> **WHAT NEEDS TO BE DONE**
Exactly the lines from the one containing "RECT 1.62 4.17 1.88 4.43 ;" through the final line of the listing are to be retyped, and nothing more.

> **STUDY MATERIAL**
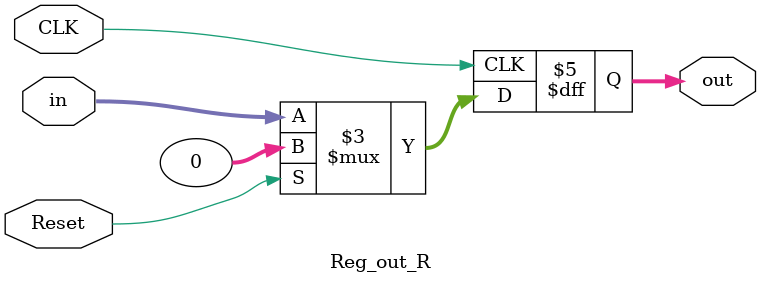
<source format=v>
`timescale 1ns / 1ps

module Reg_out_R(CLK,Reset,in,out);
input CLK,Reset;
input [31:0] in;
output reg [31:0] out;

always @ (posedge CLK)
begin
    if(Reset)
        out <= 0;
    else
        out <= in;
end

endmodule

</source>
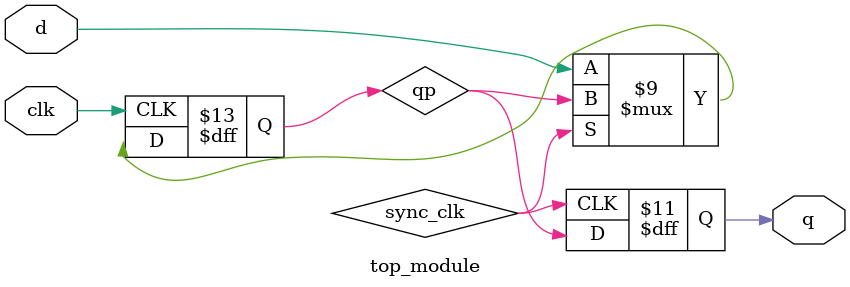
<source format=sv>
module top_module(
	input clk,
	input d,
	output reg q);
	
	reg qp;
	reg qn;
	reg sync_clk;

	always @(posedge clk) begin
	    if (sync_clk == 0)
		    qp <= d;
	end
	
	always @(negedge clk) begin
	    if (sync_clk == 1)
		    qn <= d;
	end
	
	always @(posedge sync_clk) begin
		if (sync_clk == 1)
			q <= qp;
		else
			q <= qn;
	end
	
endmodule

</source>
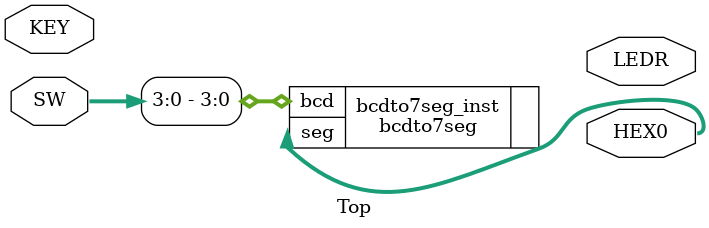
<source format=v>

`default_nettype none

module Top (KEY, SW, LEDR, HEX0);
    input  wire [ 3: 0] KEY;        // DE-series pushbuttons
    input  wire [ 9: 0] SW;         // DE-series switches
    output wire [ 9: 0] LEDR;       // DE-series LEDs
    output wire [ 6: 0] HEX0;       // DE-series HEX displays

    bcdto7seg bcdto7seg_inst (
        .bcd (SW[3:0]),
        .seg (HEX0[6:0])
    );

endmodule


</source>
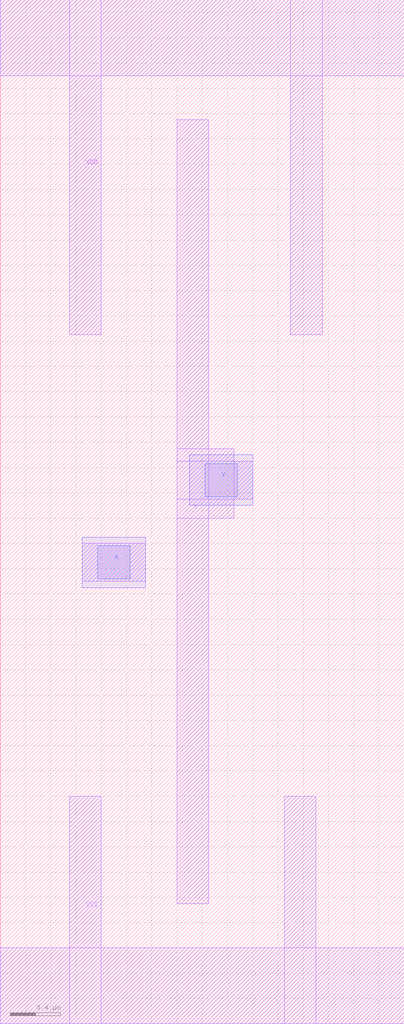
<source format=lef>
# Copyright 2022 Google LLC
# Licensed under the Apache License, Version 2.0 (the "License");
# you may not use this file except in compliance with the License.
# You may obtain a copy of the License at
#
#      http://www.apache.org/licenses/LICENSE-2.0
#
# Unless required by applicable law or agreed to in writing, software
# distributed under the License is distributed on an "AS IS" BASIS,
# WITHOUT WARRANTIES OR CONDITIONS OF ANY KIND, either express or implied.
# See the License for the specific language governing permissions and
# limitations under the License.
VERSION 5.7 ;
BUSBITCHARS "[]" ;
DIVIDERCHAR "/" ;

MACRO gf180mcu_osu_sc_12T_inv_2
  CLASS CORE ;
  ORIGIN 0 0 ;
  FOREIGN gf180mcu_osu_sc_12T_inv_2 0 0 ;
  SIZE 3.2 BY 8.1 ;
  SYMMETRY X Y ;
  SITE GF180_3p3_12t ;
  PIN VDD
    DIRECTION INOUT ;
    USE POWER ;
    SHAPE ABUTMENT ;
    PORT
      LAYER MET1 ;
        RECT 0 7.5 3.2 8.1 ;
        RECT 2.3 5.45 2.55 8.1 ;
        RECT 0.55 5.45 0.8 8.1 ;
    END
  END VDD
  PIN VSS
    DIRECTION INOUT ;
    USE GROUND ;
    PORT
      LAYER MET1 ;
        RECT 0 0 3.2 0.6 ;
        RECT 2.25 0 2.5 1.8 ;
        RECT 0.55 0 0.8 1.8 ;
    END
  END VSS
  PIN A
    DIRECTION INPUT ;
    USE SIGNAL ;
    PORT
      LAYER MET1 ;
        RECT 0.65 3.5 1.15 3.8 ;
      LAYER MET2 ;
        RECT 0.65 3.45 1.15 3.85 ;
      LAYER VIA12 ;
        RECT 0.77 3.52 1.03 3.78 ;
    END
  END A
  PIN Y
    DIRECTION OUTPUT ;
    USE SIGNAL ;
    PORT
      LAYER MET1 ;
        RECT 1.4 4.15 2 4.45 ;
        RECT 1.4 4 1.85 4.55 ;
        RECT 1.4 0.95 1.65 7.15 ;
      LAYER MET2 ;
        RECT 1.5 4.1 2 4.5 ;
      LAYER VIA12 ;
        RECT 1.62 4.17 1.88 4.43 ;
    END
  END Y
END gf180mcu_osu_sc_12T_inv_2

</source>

> **EXERCISE OUTPUT**
        RECT 1.62 4.17 1.88 4.43 ;
    END
  END Y
END gf180mcu_osu_sc_12T_inv_2

</source>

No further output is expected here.